Sexually Transmitted Infections (STIs) are on the rise in Northern Ireland, so the Public Health Agency (PHA) is launching a major new campaign aimed at improving and protecting people’s sexual health and wellbeing.
Northern Ireland had the largest proportional increase in new HIV diagnoses anywhere in the UK between 2000-2013, and the overall number of people here living with the condition has almost doubled over the past decade. There were also 537 new episodes of uncomplicated gonorrhoea diagnosed in Genito-Urinary Medicine (GUM) clinics in 2013, compared with 451 in 2012 and 336 in 2011.

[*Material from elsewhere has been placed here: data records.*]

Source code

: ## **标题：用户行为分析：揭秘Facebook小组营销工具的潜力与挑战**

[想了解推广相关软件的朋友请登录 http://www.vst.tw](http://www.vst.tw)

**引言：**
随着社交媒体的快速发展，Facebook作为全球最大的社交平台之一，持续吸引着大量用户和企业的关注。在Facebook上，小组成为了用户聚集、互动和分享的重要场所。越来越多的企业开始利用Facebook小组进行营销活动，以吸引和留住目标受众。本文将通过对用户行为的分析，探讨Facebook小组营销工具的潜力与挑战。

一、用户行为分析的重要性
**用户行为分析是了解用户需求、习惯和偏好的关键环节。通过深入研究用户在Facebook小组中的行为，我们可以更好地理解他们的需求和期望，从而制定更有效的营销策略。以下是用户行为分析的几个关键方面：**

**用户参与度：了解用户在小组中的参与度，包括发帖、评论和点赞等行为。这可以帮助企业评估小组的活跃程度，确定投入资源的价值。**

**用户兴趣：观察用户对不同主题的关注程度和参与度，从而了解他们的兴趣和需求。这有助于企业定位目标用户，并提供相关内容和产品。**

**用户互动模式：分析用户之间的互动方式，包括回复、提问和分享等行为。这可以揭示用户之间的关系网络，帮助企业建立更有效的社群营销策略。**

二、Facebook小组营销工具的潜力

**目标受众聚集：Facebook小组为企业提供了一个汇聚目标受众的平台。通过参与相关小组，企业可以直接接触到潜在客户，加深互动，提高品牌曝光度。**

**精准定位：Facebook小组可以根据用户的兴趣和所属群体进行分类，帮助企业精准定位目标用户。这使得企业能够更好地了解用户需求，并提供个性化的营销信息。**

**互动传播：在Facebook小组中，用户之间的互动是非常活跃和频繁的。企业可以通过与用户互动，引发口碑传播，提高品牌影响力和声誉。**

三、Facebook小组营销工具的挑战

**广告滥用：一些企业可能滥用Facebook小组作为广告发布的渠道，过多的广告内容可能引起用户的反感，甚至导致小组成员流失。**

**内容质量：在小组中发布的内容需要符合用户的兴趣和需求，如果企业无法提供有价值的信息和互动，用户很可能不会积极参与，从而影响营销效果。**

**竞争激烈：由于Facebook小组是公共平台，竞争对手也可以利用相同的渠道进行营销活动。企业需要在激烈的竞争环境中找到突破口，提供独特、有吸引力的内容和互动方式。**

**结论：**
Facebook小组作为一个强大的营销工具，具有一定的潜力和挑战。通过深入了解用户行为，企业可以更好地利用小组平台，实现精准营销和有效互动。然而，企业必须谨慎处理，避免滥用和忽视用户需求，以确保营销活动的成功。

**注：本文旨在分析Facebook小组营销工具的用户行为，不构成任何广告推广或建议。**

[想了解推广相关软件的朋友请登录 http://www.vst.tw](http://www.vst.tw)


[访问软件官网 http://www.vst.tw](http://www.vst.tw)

Dr Louise Herron, Consultant in Public Health Medicine at the PHA, said: “By having unprotected sex you could effectively be sleeping with everyone your partner’s ever slept with, putting yourself at risk of getting HIV or another STI.
“This new campaign aims to promote good sexual health and contribute to reducing STIs in Northern Ireland.
“The Health Survey Northern Ireland 2013/14 found that in the 16-24 age group, around a quarter of people said that they had three or more sexual partners in the last year. The Health Survey also indicated that nearly a third of people agreed that drinking alcohol had contributed to them having sex without using a condom. That’s why it is so important that both men and women plan ahead, prepare for the possibility of sex, and carry condoms.
“People with STIs don’t always have symptoms, for example 24% of people with HIV don’t know they have it, so anyone having unprotected sex could be putting their health at risk.”
The campaign will specifically target 16-34 year olds as this age group has the highest rate of STIs, and it will encourage them to protect themselves.
Dr Carol Emerson, Consultant in Genito-Urinary/ HIV Medicine at Belfast Trust, added: “We are also encouraging people to get tested if they have put themselves at risk. Only one in nine people surveyed in the Health Survey Northern Ireland said they had attended a GUM clinic, which shows there could be a lot of people out there with untreated infections that they are continuing to spread. GUM clinics are situated across Northern Ireland, staff are non-judgmental and we welcome everyone who takes responsibility for their sexual health by getting checked out.”
To accompany the campaign, a new website has been developed with lots of information on looking after your sexual health, symptoms of STIs (as well as information on STIs which may be symptomless) and details of Northern Ireland GUM clinics: www.sexualhealthni.info
Dr Anne Kilgallen, Deputy Chief Medical Officer at the Department of Health, Social Services and Public Safety, said: “Interventions, such as this campaign, have an important role in preventing sexually transmitted infections because they encourage people to reconsider their risk and behaviour. In addition to raising awareness of sexual health issues, the PHA’s campaign will provide accurate advice and signpost people to reliable sources of support and help.”